_Compito assegnato_: Secondo il testo sulle esecuzioni in Arabia Saudita, per quale motivo le truppe di Riad furono chiamate a intervenire contro la rivolta del 2011? Spiegalo in una frase.

_Segmento del documento_:
····················
Tra i giustiziati anche Nimr al-Nimr, leader delle proteste sciite del 2011, che non avrebbe mai incitato alla violenza. Ministero degli Esteri iraniano: «L’Arabia Saudita pagherà un prezzo alto per questa politica»

Arabia Saudita, 47 esecuzioni per terrorismo: tra loro leader sciita. Iran: "Riad pagherà"

Hanno progettato e compiuto attacchi terroristici contro civili. È per questo che pochi giorni fa sono state condannate e giustiziate in Arabia Saudita 47 persone, di cui 45 sauditi, un egiziano e un ciadiano. Ad annunciarlo il ministero dell’interno saudita secondo cui la maggior parte dei terroristi condannati a morte erano legati ad al Qaida, provenivano da 12 regioni del paese e avevano agito contro civili tra il 2003 e il 2006. Tra i giustiziati anche Fares al Shuwaii, considerato il leader di Al Qaida nel Regno, e in carcere dal 2004, e l’imam Nimr al-Nimr, leader delle proteste sciite condannato a morte per sedizione nello scorso anno. L’esecuzione di quest’ultimo potrebbe portare a ulteriori disordini, o ad una rivolta della minoranza sciita del regno, concentrata per lo più nell’est del Paese, e in Bahrein, e che ormai dal 2011 chiede maggiori diritti. Il leader sciita, 55 anni, fu un grande oppositore della monarchia sunnita del Bahrein e guidò le proteste scoppiate nel 2011 nell’est del regno. La rivolta fu soppressa dalla truppe di Riad, chiamate ad intervenire per paura che si espandesse anche all’interno dei confini. L’imam prima che venisse arrestato, e poi condannato a morte, si era fatto portavoce del popolo, dicendo che nessuno voleva governanti assassini o che compivano ingiustizie contro chi protestava. Nimr al-Nimr non ha mai negato le accuse contro di lui, ma aveva tuttavia dichiarato di non aver mai incitato nessuno alla violenza e all’utilizzo di armi.

La reazione dell’Iran: «Il governo saudita pagherà a caro prezzo questa esecuzione» – La condanna a morte dell’imam è stata definita da Amnesty International come «parte di una campagna condotta dalle autorità saudite per reprimere ogni dissenso». Secondo media internazionali, Hossein Jaber Ansari, portavoce del ministero degli Esteri iraniano, avrebbe affermato che «l’Arabia Saudita pagherà a caro prezzo l’esecuzione del leader sciita Nimr al-Nimr». «Il governo saudita da una parte sostiene i movimenti terroristi e estremisti e al contempo utilizza il linguaggio della repressione e la pena di morte contro i suoi oppositori interni. Pagherà un prezzo alto per questa politica», ha concluso.
····················
_Contenuto del dataset_:
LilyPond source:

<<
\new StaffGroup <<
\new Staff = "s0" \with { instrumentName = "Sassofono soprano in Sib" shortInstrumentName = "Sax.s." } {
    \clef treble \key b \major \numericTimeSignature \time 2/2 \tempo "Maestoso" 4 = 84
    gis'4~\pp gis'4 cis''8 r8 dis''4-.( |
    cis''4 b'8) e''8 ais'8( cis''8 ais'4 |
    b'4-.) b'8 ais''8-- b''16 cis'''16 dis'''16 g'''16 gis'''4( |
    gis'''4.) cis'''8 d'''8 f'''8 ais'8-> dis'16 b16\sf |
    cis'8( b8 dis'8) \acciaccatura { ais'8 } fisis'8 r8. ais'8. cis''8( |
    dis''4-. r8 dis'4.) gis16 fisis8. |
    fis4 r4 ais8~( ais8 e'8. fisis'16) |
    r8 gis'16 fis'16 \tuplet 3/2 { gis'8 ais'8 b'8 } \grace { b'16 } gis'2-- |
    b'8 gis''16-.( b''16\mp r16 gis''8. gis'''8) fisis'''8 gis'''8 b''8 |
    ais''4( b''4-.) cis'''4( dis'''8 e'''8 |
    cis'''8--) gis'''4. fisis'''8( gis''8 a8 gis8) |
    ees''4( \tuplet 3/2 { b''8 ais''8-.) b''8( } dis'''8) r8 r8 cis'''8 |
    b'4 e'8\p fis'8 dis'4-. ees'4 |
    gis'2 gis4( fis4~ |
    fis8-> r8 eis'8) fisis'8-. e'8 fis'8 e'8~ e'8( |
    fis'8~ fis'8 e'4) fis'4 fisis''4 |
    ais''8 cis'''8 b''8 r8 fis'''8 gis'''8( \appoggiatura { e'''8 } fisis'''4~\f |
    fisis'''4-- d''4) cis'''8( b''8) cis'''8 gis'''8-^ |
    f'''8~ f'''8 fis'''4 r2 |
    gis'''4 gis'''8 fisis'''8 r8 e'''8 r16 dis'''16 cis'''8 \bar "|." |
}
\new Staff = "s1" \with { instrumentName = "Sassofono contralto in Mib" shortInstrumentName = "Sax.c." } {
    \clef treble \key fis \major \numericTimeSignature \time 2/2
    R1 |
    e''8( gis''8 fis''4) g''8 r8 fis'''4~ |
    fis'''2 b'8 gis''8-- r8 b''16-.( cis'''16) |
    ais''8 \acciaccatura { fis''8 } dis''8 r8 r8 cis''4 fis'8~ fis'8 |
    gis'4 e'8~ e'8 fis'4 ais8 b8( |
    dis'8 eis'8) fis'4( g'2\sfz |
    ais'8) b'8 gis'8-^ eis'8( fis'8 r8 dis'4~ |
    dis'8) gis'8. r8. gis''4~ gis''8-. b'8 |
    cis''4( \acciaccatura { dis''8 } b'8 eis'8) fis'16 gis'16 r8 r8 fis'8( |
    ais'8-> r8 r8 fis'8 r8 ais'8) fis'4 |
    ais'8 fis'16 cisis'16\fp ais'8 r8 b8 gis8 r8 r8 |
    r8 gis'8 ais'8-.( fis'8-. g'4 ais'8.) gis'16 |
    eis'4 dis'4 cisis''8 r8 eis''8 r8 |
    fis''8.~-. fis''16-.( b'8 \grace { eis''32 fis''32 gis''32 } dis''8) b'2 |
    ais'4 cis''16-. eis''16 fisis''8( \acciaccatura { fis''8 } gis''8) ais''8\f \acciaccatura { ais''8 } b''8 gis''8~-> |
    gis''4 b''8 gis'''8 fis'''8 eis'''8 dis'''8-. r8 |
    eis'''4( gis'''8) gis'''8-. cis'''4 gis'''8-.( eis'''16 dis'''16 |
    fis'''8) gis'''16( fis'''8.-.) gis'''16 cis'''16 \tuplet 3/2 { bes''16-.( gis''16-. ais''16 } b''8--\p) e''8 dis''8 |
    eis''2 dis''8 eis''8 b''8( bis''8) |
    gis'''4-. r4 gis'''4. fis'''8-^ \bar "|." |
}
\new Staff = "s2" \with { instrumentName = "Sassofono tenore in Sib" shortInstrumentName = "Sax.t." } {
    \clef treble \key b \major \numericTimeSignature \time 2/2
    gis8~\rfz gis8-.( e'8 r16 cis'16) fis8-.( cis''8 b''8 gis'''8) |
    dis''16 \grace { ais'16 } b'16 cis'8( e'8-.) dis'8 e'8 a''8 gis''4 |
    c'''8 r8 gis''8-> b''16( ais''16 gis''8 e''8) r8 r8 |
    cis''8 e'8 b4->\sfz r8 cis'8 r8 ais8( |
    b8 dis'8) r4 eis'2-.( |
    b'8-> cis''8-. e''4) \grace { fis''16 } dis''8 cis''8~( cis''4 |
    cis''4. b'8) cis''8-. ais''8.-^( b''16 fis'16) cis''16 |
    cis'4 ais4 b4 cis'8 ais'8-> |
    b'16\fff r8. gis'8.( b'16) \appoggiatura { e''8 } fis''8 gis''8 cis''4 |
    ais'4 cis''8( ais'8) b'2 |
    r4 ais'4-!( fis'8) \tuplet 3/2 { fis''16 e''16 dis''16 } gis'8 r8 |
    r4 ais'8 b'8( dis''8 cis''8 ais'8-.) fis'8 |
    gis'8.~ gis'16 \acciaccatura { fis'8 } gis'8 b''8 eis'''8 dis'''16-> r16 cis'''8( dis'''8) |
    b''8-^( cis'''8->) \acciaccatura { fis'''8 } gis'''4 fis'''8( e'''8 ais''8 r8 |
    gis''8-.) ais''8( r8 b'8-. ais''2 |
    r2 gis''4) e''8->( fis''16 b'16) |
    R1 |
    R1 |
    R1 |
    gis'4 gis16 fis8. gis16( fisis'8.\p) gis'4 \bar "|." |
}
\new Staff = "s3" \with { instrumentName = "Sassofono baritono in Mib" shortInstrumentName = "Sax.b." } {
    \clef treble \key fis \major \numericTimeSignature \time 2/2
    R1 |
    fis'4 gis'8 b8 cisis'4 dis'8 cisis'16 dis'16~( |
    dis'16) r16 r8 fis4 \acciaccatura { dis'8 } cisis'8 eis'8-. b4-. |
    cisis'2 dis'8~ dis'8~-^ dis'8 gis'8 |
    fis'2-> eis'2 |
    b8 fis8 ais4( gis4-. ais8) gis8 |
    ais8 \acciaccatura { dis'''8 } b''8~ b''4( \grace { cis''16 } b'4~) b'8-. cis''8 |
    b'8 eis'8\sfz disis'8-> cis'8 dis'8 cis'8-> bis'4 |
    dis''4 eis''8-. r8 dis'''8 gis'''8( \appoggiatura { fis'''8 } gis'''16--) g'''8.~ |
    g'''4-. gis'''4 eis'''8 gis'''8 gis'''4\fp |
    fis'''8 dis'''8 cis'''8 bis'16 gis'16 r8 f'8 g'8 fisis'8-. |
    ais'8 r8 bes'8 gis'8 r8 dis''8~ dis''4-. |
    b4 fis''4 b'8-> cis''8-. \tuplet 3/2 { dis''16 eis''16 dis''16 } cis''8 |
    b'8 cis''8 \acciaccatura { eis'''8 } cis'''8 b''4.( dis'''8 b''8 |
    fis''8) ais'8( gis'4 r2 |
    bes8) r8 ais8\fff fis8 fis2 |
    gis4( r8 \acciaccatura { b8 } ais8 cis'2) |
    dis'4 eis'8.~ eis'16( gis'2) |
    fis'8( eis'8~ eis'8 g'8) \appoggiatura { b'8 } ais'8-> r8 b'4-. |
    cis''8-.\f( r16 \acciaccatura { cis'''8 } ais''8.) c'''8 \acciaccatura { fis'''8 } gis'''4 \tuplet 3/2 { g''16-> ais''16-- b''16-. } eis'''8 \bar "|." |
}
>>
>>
····················
_Risposta_: Le truppe di Riad furono chiamate a intervenire per paura che la rivolta si espandesse anche all'interno dei confini.